■ EXCERPTED PASSAGE:
━━━━━━

Gary Hanley. Photo: Sunday World

Gary Hanley. Photo: Sunday World

Luke's cousin Alan Wilson, who has been jailed for his part in the same plot to kill Hanley, is the nephew of infamous criminal Martin 'the General' Cahill, who was shot dead by the IRA in the 1990s.

The prison officer threatened by Luke Wilson told gardai the threat was made with real venom and he was concerned about it.

He said he had never seen that level of aggression from Wilson before and knew he had contacts in the criminal world and was capable of carrying out these threats.

Prison Officers' Association assistant general secretary, Jim Mitchell, welcomed the fact the threats had been taken seriously by the gardai and the courts.

"It is a reflection of the type of stuff prison officers have to put up with on a daily basis.

"We welcome any kind of sentencing on something like this. It is, for a change, an acknowledgement of the difficult job that we do. This is a daily thing, it's not just a one-off," he said.

━━━━━━

■ INFORMATION SUPPLIED:
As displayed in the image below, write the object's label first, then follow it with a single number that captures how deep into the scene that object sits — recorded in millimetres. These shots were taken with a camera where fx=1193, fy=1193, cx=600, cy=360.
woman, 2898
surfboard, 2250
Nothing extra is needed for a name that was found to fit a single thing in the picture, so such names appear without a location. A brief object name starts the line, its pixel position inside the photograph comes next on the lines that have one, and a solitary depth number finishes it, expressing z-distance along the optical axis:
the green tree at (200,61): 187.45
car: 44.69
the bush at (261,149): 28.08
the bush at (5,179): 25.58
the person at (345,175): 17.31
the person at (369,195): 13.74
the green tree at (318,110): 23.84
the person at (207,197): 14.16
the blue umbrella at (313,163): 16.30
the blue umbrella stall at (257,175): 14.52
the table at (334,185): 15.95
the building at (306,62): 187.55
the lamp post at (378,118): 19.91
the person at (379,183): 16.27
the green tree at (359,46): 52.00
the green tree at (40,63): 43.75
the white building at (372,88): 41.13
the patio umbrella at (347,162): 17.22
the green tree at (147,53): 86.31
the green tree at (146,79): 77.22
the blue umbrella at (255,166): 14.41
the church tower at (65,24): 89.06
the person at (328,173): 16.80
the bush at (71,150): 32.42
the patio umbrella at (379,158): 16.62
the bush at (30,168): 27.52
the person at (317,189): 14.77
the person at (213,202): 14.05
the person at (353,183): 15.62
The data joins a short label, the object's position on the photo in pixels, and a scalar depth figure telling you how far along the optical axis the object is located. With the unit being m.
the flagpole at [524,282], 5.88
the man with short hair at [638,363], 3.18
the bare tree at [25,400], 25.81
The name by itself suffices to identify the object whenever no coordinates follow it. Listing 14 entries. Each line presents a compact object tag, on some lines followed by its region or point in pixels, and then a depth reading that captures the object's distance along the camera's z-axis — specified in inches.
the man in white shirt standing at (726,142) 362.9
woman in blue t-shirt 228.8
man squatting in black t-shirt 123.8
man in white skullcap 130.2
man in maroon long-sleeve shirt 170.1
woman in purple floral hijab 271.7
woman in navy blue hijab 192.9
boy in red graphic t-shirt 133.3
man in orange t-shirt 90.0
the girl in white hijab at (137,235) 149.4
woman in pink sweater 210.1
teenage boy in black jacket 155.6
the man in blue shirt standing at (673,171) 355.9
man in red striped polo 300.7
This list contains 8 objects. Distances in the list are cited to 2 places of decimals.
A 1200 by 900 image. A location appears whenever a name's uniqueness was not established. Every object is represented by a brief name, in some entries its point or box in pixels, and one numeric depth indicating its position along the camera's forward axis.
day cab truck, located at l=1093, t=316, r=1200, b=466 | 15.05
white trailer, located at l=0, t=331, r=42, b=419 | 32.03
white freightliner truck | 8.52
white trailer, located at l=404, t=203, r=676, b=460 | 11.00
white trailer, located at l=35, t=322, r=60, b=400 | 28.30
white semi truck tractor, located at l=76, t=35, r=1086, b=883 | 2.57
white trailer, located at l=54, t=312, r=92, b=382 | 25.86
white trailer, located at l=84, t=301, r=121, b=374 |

━━━━━━

■ ASSIGNED TASK 1:
Translate this sentence from the article about the threat to a prison officer into Spanish: "The prison officer threatened by Luke Wilson told gardai the threat was made with real venom and he was concerned about it."
■ ASSIGNED TASK 2:
Carry on the article about the threat to a prison officer, starting after its final sentence.

■ ANSWER SECTION 1:
El funcionario de prisiones amenazado por Luke Wilson dijo a los gardai que la amenaza se hizo con auténtica saña y que estaba preocupado por ello.

■ ANSWER SECTION 2:
Mr Mitchell said prison officers often become "acclimatised" to abuse and threats.

"It's a testament to the courts that this was recognised as above and beyond what the norm is. The reality is we get abuse all the time."

When Wilson was just 18 his close pal Patrick McCann shot him three times.

As he lay on the ground, the gun jammed and Wilson survived his horrific injuries which left him blind in one eye.

McCann had been drawn into the murder plot over a €300 drug debt in what the trial judge Paul Carney at the time compared to a plot line from the TV drama Love/Hate.